Shares of Workhorse Group Inc. (NASDAQ: WKHS) continued their ascent after the company announced a new $70 million financing agreement.

The designer and maker of electric vehicles and truck-mounted delivery drones entered into a financing agreement with institutional investor, HT Investments (High Trail Capital), for a $70 million senior secured convertible note. The note is convertible into common stock by the investor at $19 per share, a 31% premium to the June 29 closing price of $14.51.

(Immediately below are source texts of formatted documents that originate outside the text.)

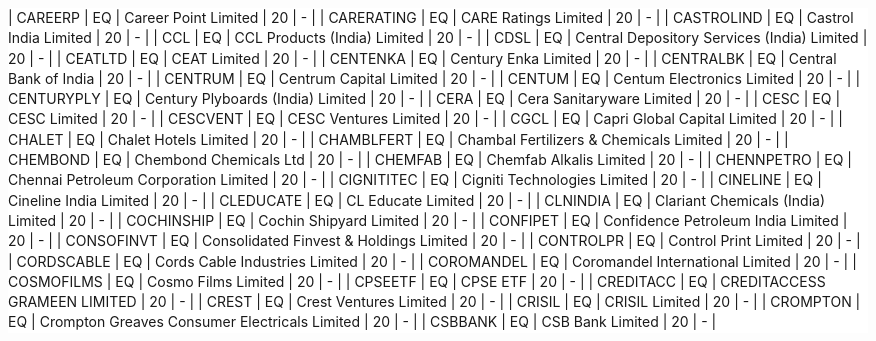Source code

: | CAREERP | EQ | Career Point Limited | 20 | - |
| CARERATING | EQ | CARE Ratings Limited | 20 | - |
| CASTROLIND | EQ | Castrol India Limited | 20 | - |
| CCL | EQ | CCL Products (India) Limited | 20 | - |
| CDSL | EQ | Central Depository Services (India) Limited | 20 | - |
| CEATLTD | EQ | CEAT Limited | 20 | - |
| CENTENKA | EQ | Century Enka Limited | 20 | - |
| CENTRALBK | EQ | Central Bank of India | 20 | - |
| CENTRUM | EQ | Centrum Capital Limited | 20 | - |
| CENTUM | EQ | Centum Electronics Limited | 20 | - |
| CENTURYPLY | EQ | Century Plyboards (India) Limited | 20 | - |
| CERA | EQ | Cera Sanitaryware Limited | 20 | - |
| CESC | EQ | CESC Limited | 20 | - |
| CESCVENT | EQ | CESC Ventures Limited | 20 | - |
| CGCL | EQ | Capri Global Capital Limited | 20 | - |
| CHALET | EQ | Chalet Hotels Limited | 20 | - |
| CHAMBLFERT | EQ | Chambal Fertilizers & Chemicals Limited | 20 | - |
| CHEMBOND | EQ | Chembond Chemicals Ltd | 20 | - |
| CHEMFAB | EQ | Chemfab Alkalis Limited | 20 | - |
| CHENNPETRO | EQ | Chennai Petroleum Corporation Limited | 20 | - |
| CIGNITITEC | EQ | Cigniti Technologies Limited | 20 | - |
| CINELINE | EQ | Cineline India Limited | 20 | - |
| CLEDUCATE | EQ | CL Educate Limited | 20 | - |
| CLNINDIA | EQ | Clariant Chemicals (India) Limited | 20 | - |
| COCHINSHIP | EQ | Cochin Shipyard Limited | 20 | - |
| CONFIPET | EQ | Confidence Petroleum India Limited | 20 | - |
| CONSOFINVT | EQ | Consolidated Finvest & Holdings Limited | 20 | - |
| CONTROLPR | EQ | Control Print Limited | 20 | - |
| CORDSCABLE | EQ | Cords Cable Industries Limited | 20 | - |
| COROMANDEL | EQ | Coromandel International Limited | 20 | - |
| COSMOFILMS | EQ | Cosmo Films Limited | 20 | - |
| CPSEETF | EQ | CPSE ETF | 20 | - |
| CREDITACC | EQ | CREDITACCESS GRAMEEN LIMITED | 20 | - |
| CREST | EQ | Crest Ventures Limited | 20 | - |
| CRISIL | EQ | CRISIL Limited | 20 | - |
| CROMPTON | EQ | Crompton Greaves Consumer Electricals Limited | 20 | - |
| CSBBANK | EQ | CSB Bank Limited | 20 | - |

The new note has a 4.5% annualized coupon that will be paid quarterly in either cash or stock. Also, Workhorse may be required to repay $3.5 million in principal in monthly payments starting October 1. The note will have the same status as the company's $41 million offering issued in December with the same investor. Both senior secured convertible notes are senior to "all other debt."

Proceeds will be used to fund "operating working capital and other general corporate purposes."

"With this note in place, we have much greater financial flexibility to support our current and future production needs. Heading into the second half of the year, we'll be looking to meet our previously stated annual delivery target, which should have us in a strong position to accelerate our production ramp into 2021," said Workhorse CEO Duane Hughes.

Shares of the Loveland, Ohio-based company are up more than 30% in midday trading, continuing a hot June run. Entering the month with a share price of $2.48, the stock has benefited from a melt up that included a federal safety approval to ramp production of its electric delivery vans. At a midday price of $19.40 per share, the stock is worth nearly double its Friday closing price and nearly 8x where it entered the month.

"This financing will also allow us to continue to pursue a credit revolver, which we believe is the best financing vehicle for ramping up production. We expect these proceeds to provide corporate operating funds for the foreseeable future," said Workhorse CFO Steve Schrader.